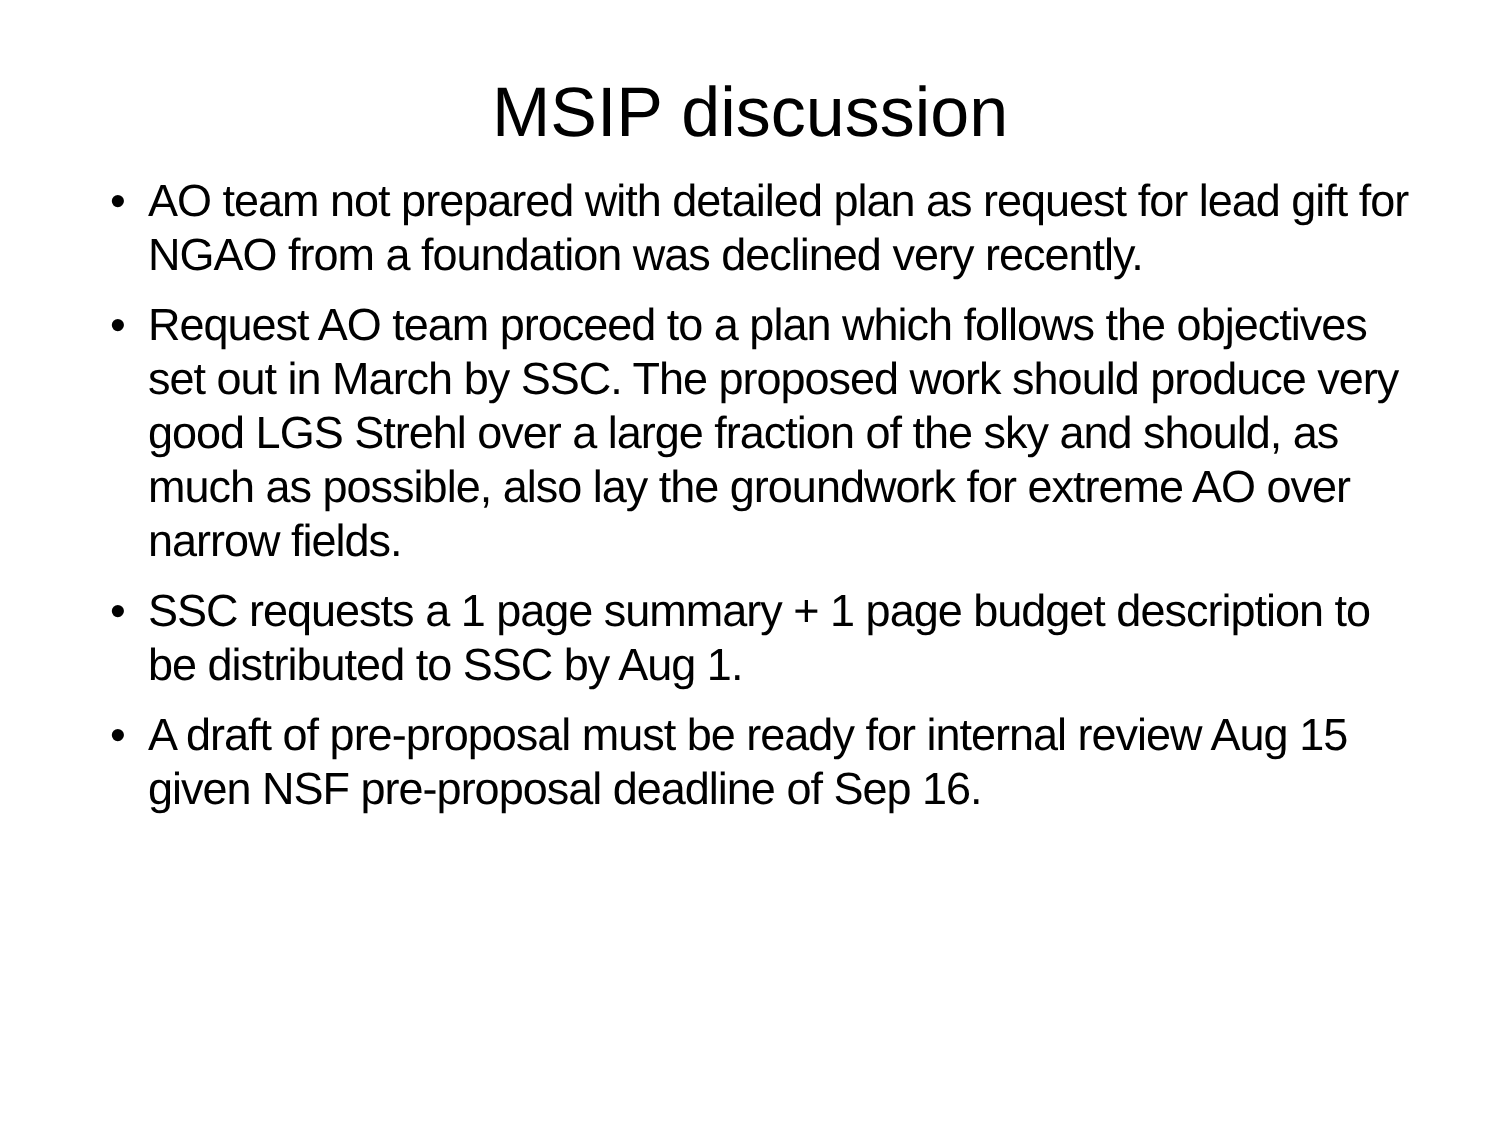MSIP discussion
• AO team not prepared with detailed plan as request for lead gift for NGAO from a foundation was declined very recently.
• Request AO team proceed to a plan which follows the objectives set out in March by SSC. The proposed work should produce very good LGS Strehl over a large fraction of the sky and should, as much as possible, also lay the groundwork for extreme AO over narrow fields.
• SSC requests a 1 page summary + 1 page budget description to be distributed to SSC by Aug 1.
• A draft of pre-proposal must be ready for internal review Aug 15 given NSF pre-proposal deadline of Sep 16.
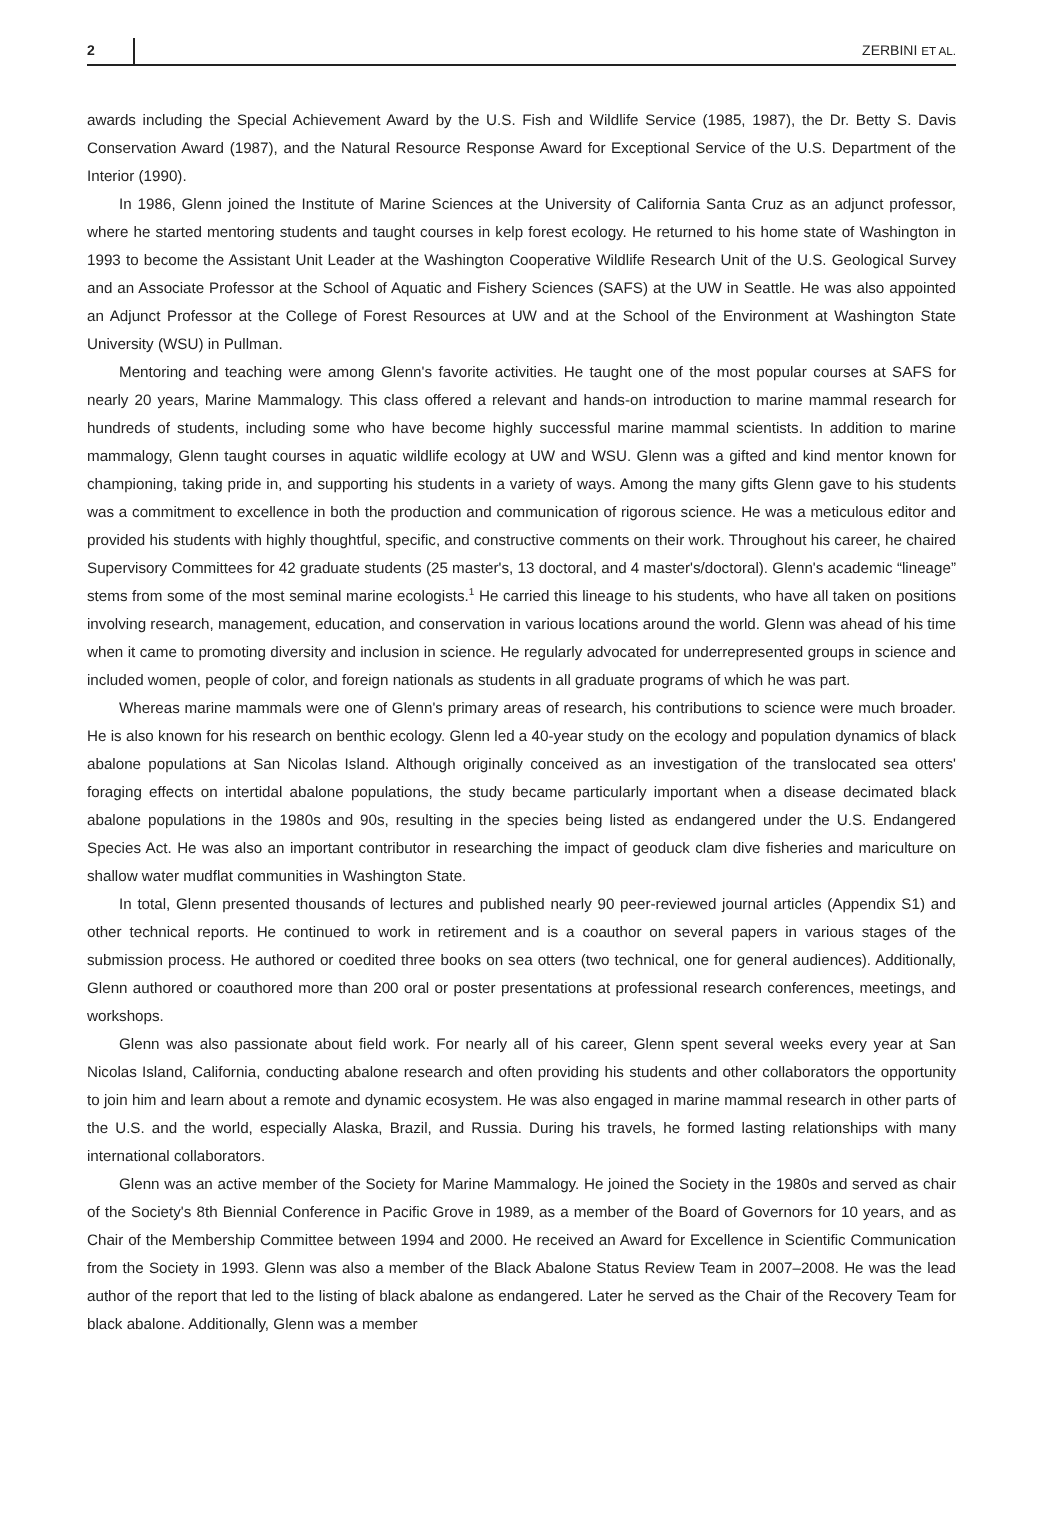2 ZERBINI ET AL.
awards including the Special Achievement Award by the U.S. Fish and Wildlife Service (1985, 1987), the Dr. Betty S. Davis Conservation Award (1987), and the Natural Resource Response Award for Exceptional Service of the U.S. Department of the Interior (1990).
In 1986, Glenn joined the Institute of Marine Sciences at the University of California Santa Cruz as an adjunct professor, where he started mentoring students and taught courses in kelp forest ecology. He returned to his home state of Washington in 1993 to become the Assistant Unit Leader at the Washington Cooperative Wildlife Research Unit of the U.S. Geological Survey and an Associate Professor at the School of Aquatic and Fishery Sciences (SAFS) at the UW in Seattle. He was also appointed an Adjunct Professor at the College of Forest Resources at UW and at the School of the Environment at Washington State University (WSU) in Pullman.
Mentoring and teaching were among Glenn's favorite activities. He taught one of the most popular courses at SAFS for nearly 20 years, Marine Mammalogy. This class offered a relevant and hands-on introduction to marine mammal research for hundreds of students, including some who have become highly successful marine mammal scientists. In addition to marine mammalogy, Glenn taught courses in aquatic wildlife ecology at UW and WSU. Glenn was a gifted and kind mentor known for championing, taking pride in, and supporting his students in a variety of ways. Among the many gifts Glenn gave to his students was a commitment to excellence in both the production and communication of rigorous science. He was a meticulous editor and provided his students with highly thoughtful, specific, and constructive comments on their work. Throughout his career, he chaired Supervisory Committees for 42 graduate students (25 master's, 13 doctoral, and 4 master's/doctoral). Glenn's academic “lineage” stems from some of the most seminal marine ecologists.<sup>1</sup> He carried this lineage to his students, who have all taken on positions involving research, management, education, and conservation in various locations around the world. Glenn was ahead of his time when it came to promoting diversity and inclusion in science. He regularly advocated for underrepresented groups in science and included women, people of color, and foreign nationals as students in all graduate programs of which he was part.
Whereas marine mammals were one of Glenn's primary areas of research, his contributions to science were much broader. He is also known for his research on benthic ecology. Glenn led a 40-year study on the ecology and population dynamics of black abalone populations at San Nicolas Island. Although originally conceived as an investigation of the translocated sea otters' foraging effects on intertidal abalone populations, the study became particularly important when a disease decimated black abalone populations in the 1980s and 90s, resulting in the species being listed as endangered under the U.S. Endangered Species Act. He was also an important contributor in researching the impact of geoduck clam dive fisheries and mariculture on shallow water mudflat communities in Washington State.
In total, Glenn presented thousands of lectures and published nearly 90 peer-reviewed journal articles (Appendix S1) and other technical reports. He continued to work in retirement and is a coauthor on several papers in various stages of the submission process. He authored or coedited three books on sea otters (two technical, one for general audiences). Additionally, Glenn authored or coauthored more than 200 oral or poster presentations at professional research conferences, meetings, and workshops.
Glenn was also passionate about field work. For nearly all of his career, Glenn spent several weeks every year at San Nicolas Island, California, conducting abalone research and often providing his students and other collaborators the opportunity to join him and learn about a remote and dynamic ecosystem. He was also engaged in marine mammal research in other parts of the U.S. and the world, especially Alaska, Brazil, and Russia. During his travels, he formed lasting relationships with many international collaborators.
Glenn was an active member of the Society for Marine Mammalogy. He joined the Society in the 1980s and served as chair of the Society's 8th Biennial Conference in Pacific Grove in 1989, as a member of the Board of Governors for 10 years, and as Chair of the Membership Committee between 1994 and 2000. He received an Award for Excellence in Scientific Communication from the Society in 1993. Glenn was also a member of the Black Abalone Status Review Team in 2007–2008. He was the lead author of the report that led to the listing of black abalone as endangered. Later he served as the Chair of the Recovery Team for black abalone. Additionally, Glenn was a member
--
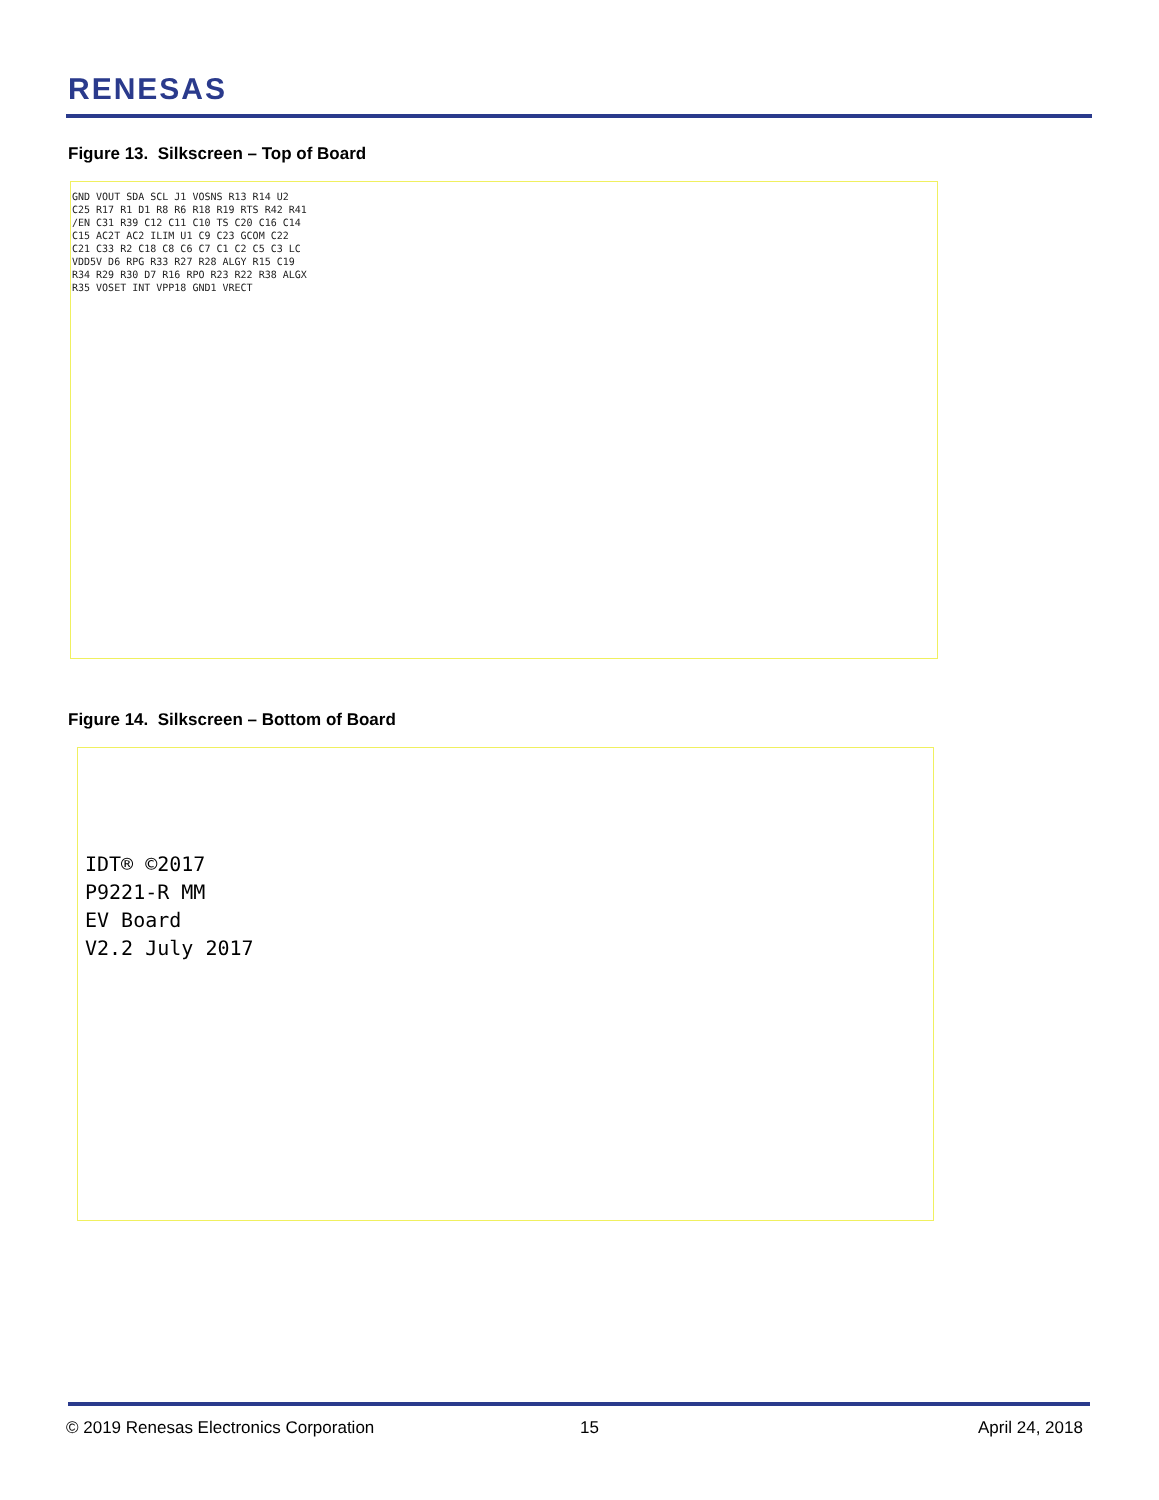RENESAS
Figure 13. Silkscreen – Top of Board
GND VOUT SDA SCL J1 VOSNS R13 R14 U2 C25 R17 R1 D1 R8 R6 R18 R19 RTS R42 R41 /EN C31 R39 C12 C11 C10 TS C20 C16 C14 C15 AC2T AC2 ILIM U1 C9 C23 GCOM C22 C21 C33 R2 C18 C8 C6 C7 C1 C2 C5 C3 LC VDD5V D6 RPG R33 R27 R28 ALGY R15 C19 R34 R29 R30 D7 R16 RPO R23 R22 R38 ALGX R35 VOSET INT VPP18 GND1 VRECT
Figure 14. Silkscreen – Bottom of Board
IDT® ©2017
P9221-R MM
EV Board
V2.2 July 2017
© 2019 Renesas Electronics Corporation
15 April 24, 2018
* * *
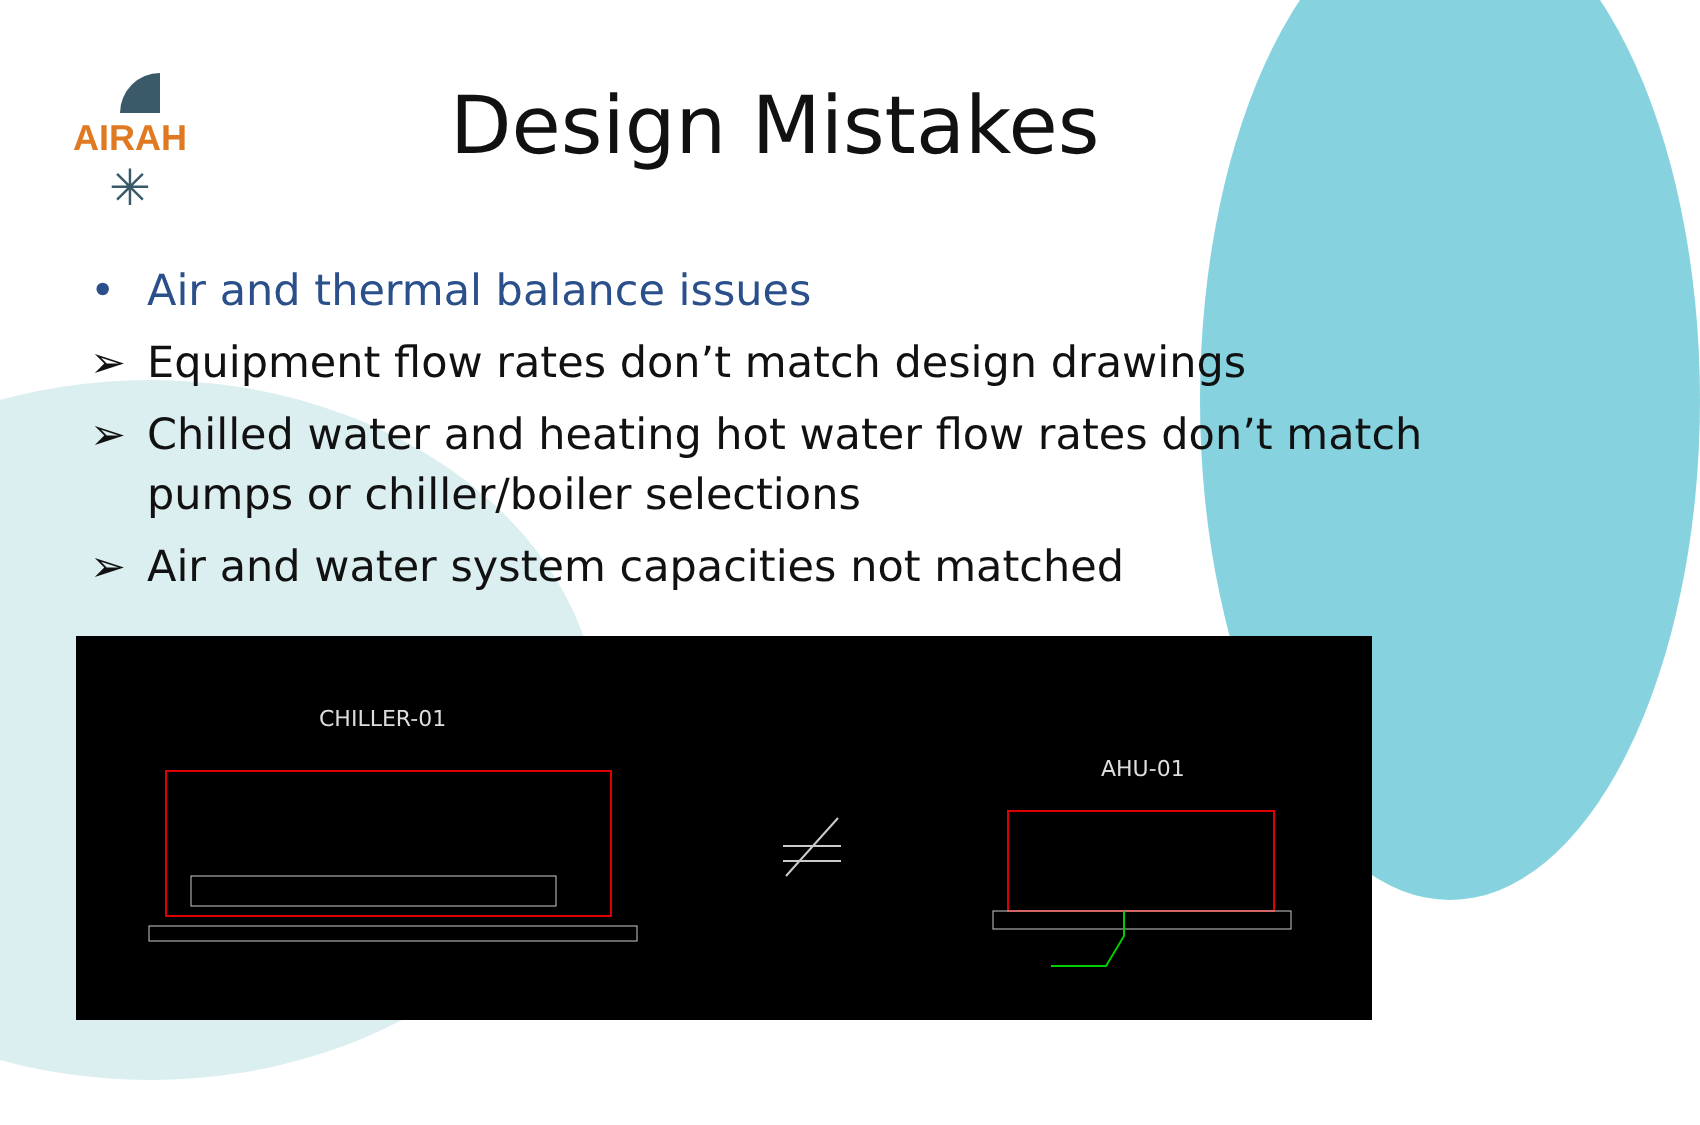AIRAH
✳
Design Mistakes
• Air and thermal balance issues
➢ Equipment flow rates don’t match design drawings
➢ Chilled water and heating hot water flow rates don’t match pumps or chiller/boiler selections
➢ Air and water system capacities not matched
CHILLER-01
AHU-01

## Task prompt
Skip every picture, and restate word for word only the lines above from the line containing "over narrow fields." to the line containing "In 1986, Glenn", both of them included.

## Response to this task
• Request AO team proceed to a plan which follows the objectives set out in March by SSC. The proposed work should produce very good LGS Strehl over a large fraction of the sky and should, as much as possible, also lay the groundwork for extreme AO over narrow fields.
• SSC requests a 1 page summary + 1 page budget description to be distributed to SSC by Aug 1.
• A draft of pre-proposal must be ready for internal review Aug 15 given NSF pre-proposal deadline of Sep 16.
2 ZERBINI ET AL.
awards including the Special Achievement Award by the U.S. Fish and Wildlife Service (1985, 1987), the Dr. Betty S. Davis Conservation Award (1987), and the Natural Resource Response Award for Exceptional Service of the U.S. Department of the Interior (1990).
In 1986, Glenn joined the Institute of Marine Sciences at the University of California Santa Cruz as an adjunct professor, where he started mentoring students and taught courses in kelp forest ecology. He returned to his home state of Washington in 1993 to become the Assistant Unit Leader at the Washington Cooperative Wildlife Research Unit of the U.S. Geological Survey and an Associate Professor at the School of Aquatic and Fishery Sciences (SAFS) at the UW in Seattle. He was also appointed an Adjunct Professor at the College of Forest Resources at UW and at the School of the Environment at Washington State University (WSU) in Pullman.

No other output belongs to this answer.